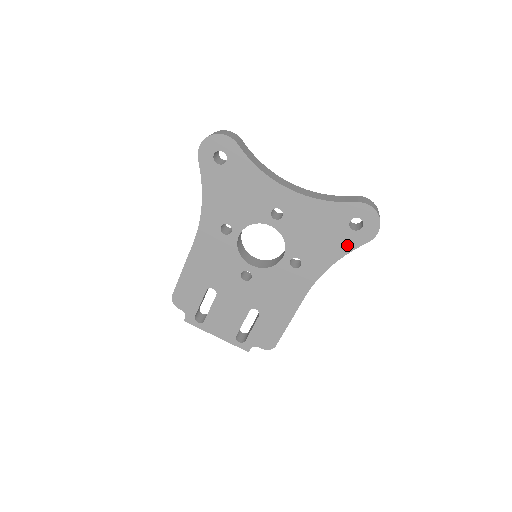
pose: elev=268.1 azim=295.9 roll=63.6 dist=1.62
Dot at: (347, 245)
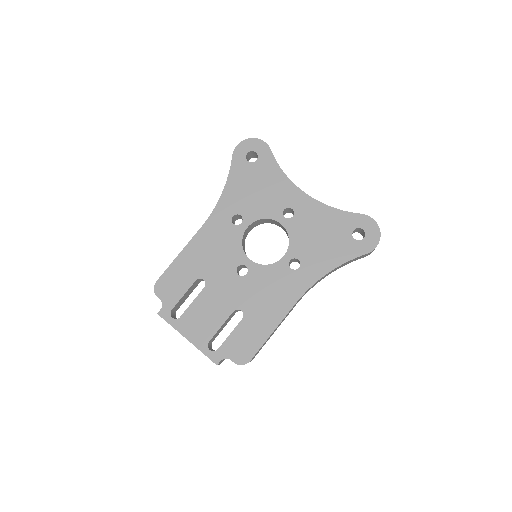
Dot at: (347, 253)
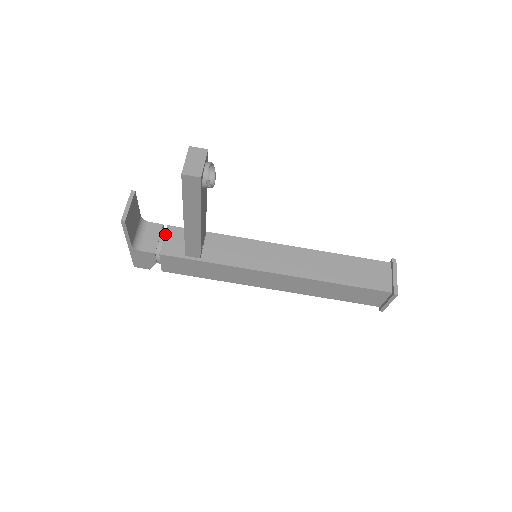
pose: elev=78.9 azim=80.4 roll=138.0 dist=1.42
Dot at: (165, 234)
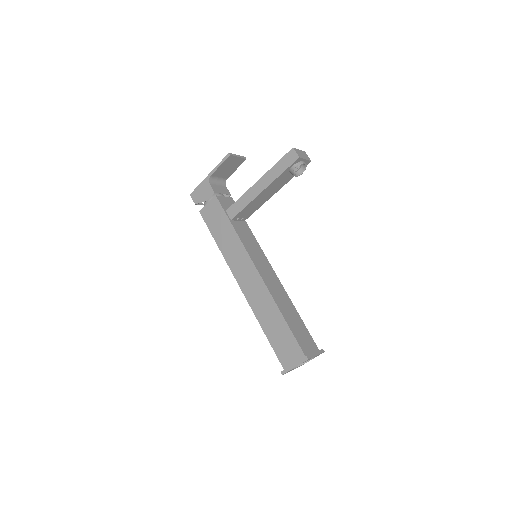
Dot at: (227, 197)
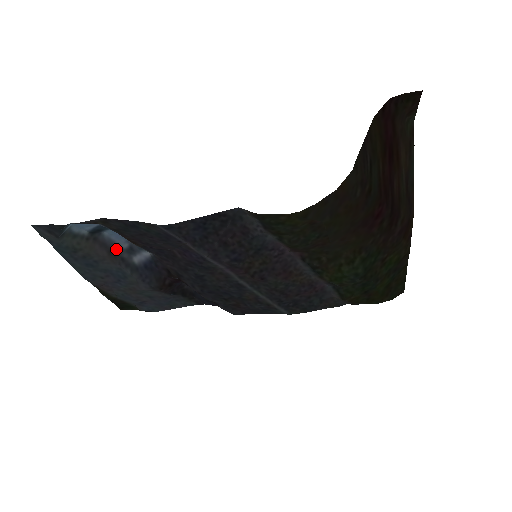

_EXERCISE AIM_
Extract every line in the rows above that contains the string "azim".

_EXERCISE RESULT_
pose: elev=268.1 azim=295.9 roll=63.6 dist=1.62
pose: elev=78.9 azim=80.4 roll=138.0 dist=1.42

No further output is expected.